Look over the material below and count the lines that include "reference". Give only the total.

▸ Recorded data
========
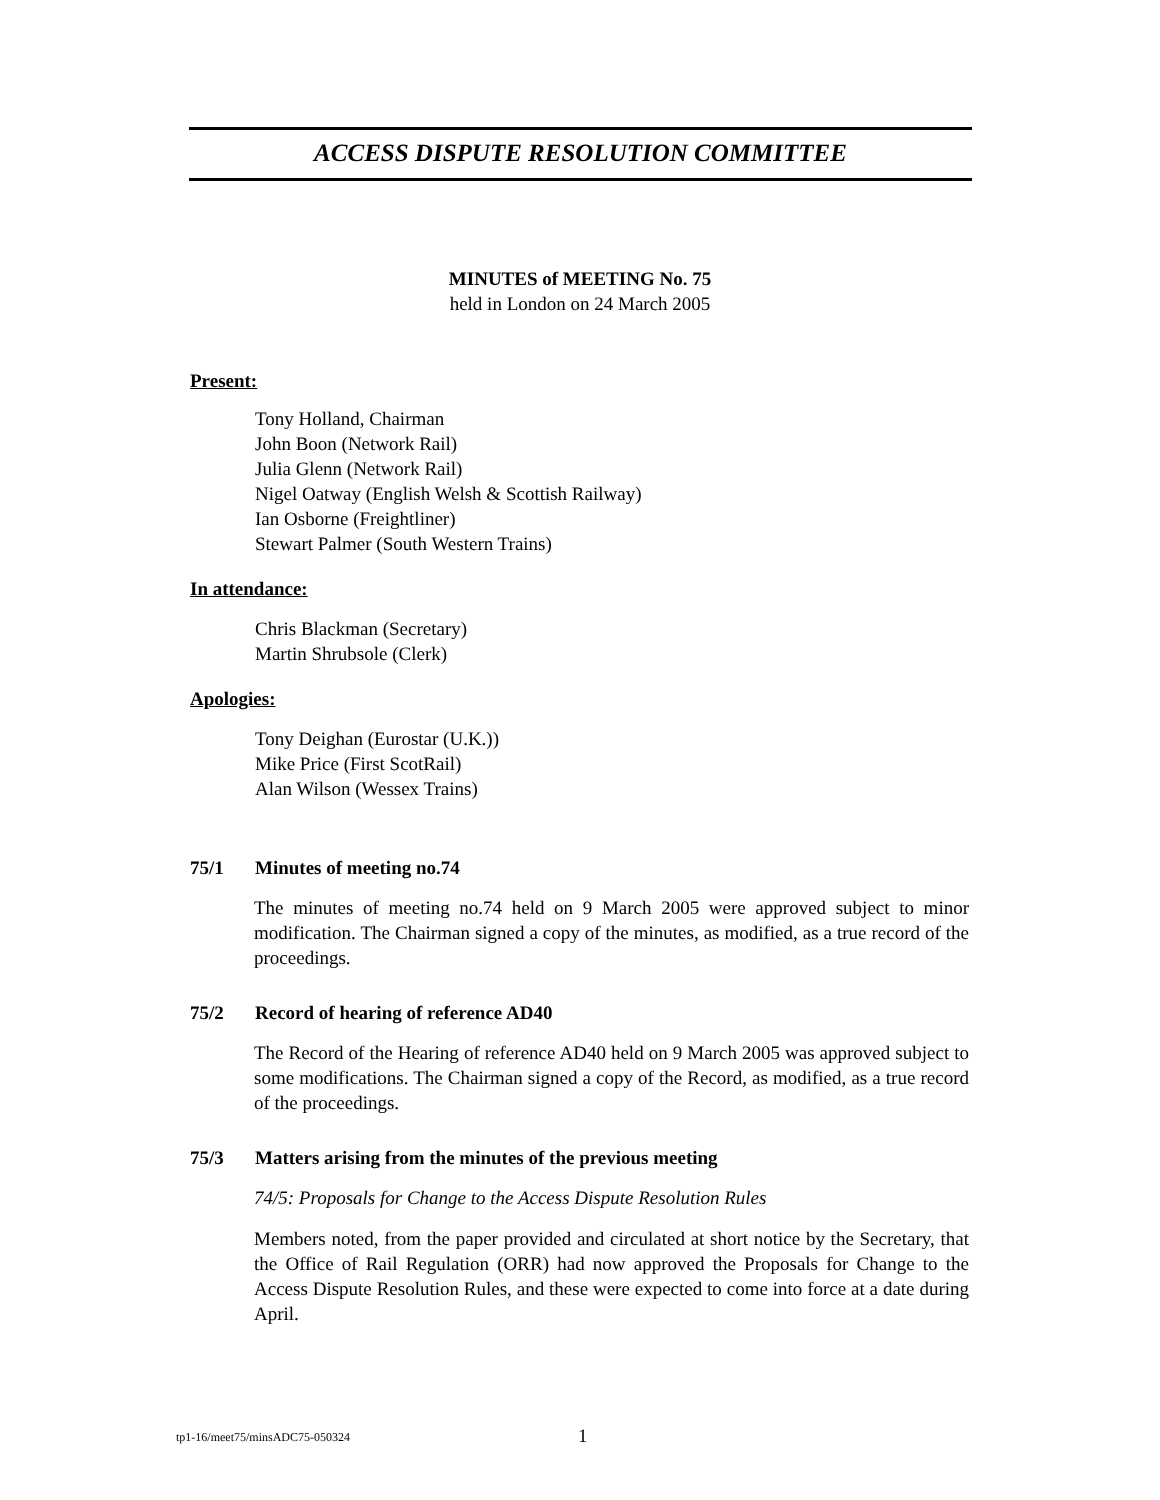ACCESS DISPUTE RESOLUTION COMMITTEE
MINUTES of MEETING No. 75
held in London on 24 March 2005
Present:
Tony Holland, Chairman
John Boon (Network Rail)
Julia Glenn (Network Rail)
Nigel Oatway (English Welsh & Scottish Railway)
Ian Osborne (Freightliner)
Stewart Palmer (South Western Trains)
In attendance:
Chris Blackman (Secretary)
Martin Shrubsole (Clerk)
Apologies:
Tony Deighan (Eurostar (U.K.))
Mike Price (First ScotRail)
Alan Wilson (Wessex Trains)
75/1 Minutes of meeting no.74
The minutes of meeting no.74 held on 9 March 2005 were approved subject to minor modification. The Chairman signed a copy of the minutes, as modified, as a true record of the proceedings.
75/2 Record of hearing of reference AD40
The Record of the Hearing of reference AD40 held on 9 March 2005 was approved subject to some modifications. The Chairman signed a copy of the Record, as modified, as a true record of the proceedings.
75/3 Matters arising from the minutes of the previous meeting
74/5: Proposals for Change to the Access Dispute Resolution Rules
Members noted, from the paper provided and circulated at short notice by the Secretary, that the Office of Rail Regulation (ORR) had now approved the Proposals for Change to the Access Dispute Resolution Rules, and these were expected to come into force at a date during April.
tp1-16/meet75/minsADC75-050324 1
========
▸ Answer to this problem
2